• KUTIPAN BACAAN:
================================

Akhir Drama Manulife di Pengadilan Niaga
Fokus

Akhir Drama Manulife di Pengadilan Niaga

Marsellina Tanuhandaru dan kawan-kawan telah menjadi miliuner. Pembayaran dari Manulife senilai Rp6,644 miliar telah mengakhiri perselisihan yang telah berlangsung selama 7 tahun. Pembayaran tersebut juga mendasari pencabutan permohonan pailit terhadap Manulife. Namun, Manulife tetap menyangkal memiliki utang.

Leo/APr
Bacaan 2 Menit
Akhir Drama Manulife di Pengadilan Niaga
Hukumonline

Inilah bukti keampuhan Pengadilan Niaga. PT Asuransi Jiwa Manulife Indonesia akhirnya terpaksa membayar klaim senilai AS$500.000 ditambah bunga AS$180.000 sebagai upaya terhindar dari pailit.

Kasus ini menarik untuk diamati dan bisa menjadi contoh bagi kasus asusransi lain. Apakah 'hikmah' yang terjadi pada Manulife akan diikuti dengan kasus-kasus lain? Dengan kata lain, pemegang polis yang sedang berselisih dengan perusahaan asuransi, bisa memakai alternatif Pengadilan Niaga untuk menyelesaikan perselisihannya.

Ini logis karena proses di Pengadilan Negeri (PN), Pengadilan Tinggi (PT) sampai Mahkamah Agung (MA) bisa memakan waktu bertahun-tahun. Kasus Marcellina versus Manulife sendiri sudah berlangsung sejak 1994 dan masih dalam proses di Mahkamah Agung.

Sementara kasus ini di Pengadilan Niaga, dalam 30 hari sudah ada putusan untuk menentukan apakah suatu perusahaan dinyatakan pailit atau tidak. Kalaupun ada upaya kasasi, dalam jangka waktu 30 hari sejak diterima permohonan kasasi harus sudah ada putusan.

Tekanan terhadap Manulife

Tekanan terhadap Manulife memang begitu kuat, baik di dalam maupun di luar persidangan. Di dalam sidang, pembelaan Manulife didasarkan pada argumen bahwa hubungan antara pemegang polis dan penerbit polis bukanlah hubungan antara kreditur dan debitur sebagaimana diatur dalam Undang-Undang Kepailitan (UUK). Yang ada, hanyalah hubungan antara penanggung dan tertanggung.

Selain itu, Manulife berargumen bahwa untuk perselisihan klaim ini kasusnya masih dalam pemeriksaan tingkat kasasi. Di tingkat Pengadilan Negeri maupun Pengadilan Tinggi, Manulife bahkan menang dan gugatan Marcellina dkk ditolak.

================================

• ENTRI KUMPULAN DATA:

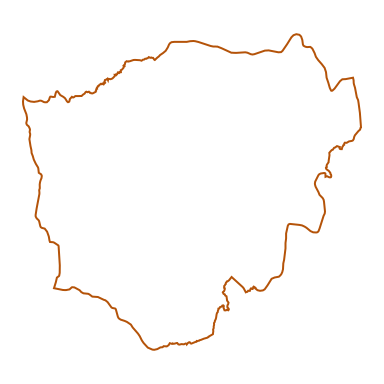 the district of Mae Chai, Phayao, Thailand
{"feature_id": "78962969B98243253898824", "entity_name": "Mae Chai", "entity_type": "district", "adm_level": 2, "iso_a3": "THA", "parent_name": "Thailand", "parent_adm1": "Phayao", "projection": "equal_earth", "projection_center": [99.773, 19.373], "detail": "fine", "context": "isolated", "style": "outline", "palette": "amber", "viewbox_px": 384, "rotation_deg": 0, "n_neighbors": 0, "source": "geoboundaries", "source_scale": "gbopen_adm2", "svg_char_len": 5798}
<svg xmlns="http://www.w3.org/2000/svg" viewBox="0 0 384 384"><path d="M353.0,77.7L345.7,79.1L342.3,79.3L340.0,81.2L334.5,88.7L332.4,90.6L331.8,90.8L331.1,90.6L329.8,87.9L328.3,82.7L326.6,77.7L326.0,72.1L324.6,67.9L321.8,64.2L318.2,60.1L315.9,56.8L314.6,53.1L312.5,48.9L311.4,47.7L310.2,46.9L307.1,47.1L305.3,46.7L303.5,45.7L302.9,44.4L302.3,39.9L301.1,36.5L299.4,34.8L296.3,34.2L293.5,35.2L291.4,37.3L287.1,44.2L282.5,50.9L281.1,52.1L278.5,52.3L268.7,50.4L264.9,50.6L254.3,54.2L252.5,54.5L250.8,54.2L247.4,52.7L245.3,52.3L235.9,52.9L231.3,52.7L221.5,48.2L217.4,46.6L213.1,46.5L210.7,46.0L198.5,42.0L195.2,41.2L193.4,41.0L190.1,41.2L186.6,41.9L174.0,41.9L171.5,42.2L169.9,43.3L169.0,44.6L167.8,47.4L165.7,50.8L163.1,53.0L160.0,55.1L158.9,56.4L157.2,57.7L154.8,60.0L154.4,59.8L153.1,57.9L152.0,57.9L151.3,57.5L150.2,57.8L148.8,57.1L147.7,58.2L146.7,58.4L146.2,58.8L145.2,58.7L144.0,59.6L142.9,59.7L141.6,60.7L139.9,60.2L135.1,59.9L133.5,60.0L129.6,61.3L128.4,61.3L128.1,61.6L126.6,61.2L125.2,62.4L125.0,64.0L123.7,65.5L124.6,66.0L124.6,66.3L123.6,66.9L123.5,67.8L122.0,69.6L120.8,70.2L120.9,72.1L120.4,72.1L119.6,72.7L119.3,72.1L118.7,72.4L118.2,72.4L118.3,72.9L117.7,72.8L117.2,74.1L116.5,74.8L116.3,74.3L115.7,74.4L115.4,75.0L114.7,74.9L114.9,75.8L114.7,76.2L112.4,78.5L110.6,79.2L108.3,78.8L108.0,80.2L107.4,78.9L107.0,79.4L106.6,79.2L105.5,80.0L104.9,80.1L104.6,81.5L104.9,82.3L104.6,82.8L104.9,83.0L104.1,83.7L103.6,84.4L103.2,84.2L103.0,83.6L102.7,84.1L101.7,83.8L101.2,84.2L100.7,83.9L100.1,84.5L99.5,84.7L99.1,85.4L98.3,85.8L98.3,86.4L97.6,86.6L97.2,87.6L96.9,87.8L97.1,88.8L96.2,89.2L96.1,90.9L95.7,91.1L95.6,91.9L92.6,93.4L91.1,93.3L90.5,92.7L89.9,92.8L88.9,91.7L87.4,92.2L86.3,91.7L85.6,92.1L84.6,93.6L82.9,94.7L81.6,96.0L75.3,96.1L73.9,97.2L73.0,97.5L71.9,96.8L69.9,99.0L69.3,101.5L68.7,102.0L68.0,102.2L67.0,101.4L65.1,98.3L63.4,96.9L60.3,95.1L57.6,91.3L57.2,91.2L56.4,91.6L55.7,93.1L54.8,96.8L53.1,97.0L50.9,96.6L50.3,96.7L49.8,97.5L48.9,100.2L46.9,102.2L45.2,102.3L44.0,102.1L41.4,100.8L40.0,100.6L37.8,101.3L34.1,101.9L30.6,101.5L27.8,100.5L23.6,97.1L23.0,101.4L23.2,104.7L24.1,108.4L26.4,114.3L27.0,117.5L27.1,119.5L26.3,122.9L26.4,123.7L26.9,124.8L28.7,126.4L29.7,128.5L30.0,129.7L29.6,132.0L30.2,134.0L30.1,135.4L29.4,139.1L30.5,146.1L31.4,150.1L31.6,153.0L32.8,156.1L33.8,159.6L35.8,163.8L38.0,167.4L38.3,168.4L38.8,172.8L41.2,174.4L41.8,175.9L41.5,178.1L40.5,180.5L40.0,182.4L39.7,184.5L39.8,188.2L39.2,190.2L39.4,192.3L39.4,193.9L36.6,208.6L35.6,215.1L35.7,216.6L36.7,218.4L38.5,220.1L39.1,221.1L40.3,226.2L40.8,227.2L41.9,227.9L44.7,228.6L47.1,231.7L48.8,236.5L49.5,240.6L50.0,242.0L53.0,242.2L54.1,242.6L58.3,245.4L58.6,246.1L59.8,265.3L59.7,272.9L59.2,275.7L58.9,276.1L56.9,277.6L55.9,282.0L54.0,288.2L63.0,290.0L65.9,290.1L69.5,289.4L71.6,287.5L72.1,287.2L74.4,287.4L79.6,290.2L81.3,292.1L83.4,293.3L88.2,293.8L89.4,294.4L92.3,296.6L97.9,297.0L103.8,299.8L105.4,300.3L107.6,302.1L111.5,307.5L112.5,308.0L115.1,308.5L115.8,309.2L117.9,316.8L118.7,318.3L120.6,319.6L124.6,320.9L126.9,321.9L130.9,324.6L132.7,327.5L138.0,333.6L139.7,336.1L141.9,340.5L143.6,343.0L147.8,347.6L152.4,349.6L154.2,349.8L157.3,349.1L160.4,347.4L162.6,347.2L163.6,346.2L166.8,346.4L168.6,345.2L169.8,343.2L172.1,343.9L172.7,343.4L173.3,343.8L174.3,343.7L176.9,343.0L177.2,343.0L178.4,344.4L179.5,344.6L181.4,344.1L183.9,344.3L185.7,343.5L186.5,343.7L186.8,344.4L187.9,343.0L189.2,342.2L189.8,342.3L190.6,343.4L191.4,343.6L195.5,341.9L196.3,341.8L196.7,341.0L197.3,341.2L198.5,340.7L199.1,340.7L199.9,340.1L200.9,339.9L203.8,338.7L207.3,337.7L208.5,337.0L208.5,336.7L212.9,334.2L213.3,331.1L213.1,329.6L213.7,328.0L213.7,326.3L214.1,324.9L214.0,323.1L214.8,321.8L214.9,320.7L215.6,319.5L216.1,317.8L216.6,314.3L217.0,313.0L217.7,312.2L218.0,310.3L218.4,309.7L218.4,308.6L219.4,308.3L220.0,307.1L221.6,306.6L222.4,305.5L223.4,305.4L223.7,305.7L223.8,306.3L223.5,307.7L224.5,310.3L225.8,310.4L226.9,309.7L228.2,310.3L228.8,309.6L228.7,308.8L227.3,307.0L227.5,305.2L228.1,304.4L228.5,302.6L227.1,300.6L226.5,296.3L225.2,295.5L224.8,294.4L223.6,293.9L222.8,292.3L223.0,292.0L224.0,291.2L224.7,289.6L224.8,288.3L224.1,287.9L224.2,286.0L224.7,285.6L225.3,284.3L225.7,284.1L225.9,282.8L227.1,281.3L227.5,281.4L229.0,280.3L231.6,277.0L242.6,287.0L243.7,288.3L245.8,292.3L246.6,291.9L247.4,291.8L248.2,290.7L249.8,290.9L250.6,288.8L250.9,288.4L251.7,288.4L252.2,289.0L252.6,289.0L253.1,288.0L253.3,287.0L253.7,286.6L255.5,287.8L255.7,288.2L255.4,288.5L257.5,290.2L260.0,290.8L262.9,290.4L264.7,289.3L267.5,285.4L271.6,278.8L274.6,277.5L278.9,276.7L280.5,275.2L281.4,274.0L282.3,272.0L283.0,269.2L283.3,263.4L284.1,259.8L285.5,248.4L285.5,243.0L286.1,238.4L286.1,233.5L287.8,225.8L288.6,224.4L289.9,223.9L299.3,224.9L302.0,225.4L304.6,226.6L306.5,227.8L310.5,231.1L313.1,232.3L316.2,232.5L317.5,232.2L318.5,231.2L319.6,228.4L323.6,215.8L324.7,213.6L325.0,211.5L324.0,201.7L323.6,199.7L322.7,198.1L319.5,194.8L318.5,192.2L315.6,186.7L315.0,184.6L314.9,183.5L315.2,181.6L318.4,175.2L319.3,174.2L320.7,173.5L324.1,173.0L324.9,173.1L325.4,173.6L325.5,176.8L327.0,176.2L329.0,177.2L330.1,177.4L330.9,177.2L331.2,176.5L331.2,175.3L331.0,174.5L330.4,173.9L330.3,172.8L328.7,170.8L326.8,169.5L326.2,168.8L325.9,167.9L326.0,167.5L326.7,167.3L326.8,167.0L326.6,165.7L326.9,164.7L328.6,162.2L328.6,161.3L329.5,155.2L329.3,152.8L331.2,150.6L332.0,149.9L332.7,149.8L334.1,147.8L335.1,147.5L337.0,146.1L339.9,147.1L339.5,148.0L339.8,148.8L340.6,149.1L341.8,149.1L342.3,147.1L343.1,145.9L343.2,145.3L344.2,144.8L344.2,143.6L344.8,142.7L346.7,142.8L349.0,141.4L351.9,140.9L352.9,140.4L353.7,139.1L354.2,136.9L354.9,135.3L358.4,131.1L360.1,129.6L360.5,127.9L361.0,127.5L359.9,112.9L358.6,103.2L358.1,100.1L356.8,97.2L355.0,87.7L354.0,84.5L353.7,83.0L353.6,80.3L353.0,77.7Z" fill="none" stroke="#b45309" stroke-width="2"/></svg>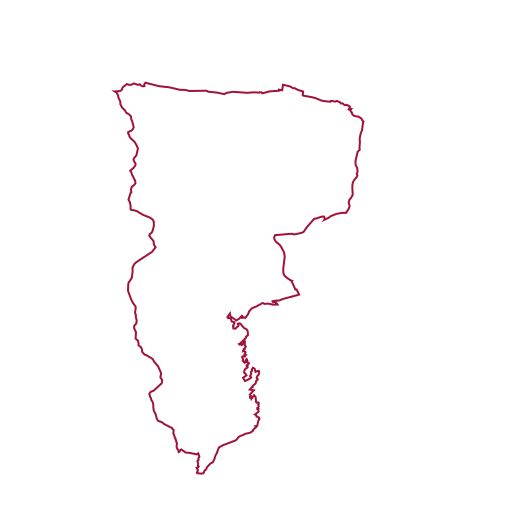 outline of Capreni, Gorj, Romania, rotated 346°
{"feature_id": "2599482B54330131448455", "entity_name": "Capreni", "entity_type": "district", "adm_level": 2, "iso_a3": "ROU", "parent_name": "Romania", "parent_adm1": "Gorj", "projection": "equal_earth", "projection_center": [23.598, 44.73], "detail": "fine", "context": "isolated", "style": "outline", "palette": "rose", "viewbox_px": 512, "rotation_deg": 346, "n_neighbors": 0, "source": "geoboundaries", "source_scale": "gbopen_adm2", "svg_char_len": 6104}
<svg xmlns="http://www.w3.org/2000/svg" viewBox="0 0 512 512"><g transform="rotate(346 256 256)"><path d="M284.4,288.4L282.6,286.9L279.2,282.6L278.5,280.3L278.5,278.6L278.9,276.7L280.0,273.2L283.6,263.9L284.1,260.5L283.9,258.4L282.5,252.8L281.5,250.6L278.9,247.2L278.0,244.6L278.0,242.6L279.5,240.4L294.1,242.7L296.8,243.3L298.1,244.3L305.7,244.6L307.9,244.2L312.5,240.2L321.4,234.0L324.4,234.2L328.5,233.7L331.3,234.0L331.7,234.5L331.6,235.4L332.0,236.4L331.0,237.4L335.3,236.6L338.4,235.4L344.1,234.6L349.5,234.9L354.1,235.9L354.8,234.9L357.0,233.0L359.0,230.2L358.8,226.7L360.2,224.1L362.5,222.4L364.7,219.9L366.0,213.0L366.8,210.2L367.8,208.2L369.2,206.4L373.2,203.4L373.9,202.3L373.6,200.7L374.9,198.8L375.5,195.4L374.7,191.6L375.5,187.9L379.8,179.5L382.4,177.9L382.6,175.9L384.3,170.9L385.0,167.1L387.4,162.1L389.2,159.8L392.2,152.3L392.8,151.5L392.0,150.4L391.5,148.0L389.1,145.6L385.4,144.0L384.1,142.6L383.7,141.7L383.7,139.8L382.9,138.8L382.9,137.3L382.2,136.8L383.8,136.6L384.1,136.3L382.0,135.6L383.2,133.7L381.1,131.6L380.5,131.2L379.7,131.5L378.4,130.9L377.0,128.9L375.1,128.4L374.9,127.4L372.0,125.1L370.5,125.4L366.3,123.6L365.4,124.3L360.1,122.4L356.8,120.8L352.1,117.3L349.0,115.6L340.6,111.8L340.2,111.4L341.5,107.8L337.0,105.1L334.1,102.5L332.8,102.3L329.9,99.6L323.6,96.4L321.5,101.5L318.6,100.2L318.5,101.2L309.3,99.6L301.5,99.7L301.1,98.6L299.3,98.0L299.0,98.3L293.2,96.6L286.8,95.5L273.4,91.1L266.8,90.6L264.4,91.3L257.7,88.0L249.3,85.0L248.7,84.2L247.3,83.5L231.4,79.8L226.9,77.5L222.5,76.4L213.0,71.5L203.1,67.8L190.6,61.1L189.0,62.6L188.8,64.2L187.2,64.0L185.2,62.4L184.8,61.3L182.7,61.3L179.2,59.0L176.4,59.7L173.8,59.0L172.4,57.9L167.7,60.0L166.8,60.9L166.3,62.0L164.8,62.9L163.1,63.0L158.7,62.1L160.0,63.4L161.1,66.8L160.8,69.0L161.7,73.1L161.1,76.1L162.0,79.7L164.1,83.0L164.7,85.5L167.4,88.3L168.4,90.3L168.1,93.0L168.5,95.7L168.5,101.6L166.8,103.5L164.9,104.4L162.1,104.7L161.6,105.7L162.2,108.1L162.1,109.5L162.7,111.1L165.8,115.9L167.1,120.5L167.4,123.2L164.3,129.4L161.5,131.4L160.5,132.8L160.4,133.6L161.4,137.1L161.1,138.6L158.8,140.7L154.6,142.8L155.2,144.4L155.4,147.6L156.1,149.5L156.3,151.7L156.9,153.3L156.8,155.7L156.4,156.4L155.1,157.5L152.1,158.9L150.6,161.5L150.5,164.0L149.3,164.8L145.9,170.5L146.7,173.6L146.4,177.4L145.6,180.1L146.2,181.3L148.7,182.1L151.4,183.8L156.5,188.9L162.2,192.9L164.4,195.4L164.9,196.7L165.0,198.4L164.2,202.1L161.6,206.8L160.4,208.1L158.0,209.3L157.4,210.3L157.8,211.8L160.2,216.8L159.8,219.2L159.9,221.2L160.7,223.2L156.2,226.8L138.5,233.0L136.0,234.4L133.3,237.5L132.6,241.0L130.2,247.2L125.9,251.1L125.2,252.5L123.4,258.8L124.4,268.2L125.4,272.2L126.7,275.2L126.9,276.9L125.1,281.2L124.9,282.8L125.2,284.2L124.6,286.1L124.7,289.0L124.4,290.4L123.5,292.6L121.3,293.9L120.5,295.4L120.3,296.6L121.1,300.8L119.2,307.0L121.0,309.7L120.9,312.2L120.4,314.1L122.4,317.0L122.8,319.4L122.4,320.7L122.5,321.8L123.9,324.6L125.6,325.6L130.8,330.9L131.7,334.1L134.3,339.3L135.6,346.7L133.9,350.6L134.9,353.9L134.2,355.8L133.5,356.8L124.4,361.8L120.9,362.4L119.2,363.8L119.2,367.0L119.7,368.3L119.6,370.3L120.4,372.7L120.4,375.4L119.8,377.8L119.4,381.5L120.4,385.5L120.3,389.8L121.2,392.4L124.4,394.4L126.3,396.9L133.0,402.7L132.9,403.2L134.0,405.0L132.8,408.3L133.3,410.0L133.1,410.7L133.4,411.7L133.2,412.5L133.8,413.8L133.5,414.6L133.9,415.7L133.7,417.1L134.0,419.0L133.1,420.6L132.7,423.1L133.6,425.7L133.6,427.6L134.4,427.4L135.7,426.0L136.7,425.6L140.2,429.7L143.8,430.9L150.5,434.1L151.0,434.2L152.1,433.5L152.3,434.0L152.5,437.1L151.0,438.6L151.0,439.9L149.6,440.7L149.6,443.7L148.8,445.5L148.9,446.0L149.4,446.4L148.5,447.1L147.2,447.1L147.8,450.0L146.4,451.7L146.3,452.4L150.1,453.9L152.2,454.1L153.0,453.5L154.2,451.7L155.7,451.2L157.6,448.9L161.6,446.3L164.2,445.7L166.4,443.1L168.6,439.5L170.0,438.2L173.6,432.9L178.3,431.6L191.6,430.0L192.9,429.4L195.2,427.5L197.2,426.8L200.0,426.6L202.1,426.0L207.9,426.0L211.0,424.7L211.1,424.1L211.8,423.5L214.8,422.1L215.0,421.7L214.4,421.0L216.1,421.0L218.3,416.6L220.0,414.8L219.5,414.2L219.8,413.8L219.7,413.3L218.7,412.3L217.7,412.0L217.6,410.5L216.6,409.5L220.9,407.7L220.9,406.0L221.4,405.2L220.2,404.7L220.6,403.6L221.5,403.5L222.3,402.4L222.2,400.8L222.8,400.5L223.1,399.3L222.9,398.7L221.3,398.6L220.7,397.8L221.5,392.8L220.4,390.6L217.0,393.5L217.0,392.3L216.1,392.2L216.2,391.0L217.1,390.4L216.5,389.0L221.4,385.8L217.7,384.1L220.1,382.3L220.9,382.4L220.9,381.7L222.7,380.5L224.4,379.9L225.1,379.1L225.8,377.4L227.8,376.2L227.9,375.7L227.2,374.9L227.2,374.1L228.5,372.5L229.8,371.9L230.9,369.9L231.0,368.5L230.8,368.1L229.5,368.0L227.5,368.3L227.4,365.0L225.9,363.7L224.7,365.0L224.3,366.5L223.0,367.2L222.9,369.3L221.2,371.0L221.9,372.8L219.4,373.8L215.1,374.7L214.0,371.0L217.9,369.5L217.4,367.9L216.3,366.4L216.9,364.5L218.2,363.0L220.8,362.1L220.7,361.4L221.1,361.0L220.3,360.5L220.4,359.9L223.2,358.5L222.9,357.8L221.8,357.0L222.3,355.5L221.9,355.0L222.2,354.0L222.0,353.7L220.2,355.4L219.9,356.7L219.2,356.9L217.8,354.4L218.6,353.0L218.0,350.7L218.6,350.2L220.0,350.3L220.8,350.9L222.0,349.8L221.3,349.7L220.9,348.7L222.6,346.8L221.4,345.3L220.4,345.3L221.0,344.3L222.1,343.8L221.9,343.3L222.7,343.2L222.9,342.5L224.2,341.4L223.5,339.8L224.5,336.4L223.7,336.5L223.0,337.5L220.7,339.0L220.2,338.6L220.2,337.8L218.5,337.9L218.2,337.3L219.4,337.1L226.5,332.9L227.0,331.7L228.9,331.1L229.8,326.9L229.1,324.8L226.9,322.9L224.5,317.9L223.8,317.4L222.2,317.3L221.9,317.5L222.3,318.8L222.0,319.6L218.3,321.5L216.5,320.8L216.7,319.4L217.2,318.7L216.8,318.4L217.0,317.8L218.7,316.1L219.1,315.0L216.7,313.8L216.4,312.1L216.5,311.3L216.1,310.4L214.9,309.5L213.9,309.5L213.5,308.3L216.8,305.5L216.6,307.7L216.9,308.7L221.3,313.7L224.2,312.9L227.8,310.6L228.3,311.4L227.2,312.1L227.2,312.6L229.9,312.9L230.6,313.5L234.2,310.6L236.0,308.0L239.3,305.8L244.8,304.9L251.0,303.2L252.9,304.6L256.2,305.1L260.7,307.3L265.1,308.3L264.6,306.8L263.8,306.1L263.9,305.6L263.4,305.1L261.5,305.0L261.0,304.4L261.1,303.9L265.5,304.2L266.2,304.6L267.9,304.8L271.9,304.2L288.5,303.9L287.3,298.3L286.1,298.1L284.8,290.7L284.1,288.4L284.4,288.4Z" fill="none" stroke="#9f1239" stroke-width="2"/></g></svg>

================================

• TUGAS YANG DIKERJAKAN:
1. Jawablah menurut teks tentang kasus Manulife:
(a) Berapa nilai klaim dan bunga yang akhirnya dibayar PT Asuransi Jiwa Manulife Indonesia?
(b) Sejak tahun berapa kasus Marcellina versus Manulife berlangsung?
(c) Dalam berapa hari Pengadilan Niaga sudah harus memutus apakah suatu perusahaan pailit atau tidak?
2. Sambunglah teks tentang kasus Manulife mulai setelah kalimat terakhirnya.
Materi yang disertakan tidak berhubungan dengan teks tentang kasus Manulife.

• HASIL LATIHAN:
1.
(a) Klaim senilai AS$500.000 ditambah bunga AS$180.000.
(b) Sejak 1994.
(c) Dalam 30 hari.

2.
Pertimbangan hukumnya adalah (alm) Ir. Paulus Tanuhandaru dalam mengisi aplikasi sebagai dasar terbitnya polis telah memberikan keterangan yang tidak sesuai dengan keadaan yang sebenarnya, sehingga melanggar asas Utmost Good Faith, dan khususnya non-Disclosure of Material Fact, serta Concealment of Material Fact.

Berdasarkan keterangan-keterangan dan bukti-bukti yang diajukan ke persidangan, Paulus dinyatakan telah menderita kanker lambung sebelum mengisi aplikasi sebagai syarat penerbitan polis.

Menanggapi hal tersebut, Lucas SH selaku kuasa hukum Marcellina secara lisan menanggapi kalau memang terbukti (alm) Paulus sudah mengidap kanker sebelumnya, kenapa saat Paulus meninggal baru dibilang polisnya tidak memenuhi syarat. Parahnya, sampai saat meninggal, Manulife masih menarik premi dari (alm) Paulus.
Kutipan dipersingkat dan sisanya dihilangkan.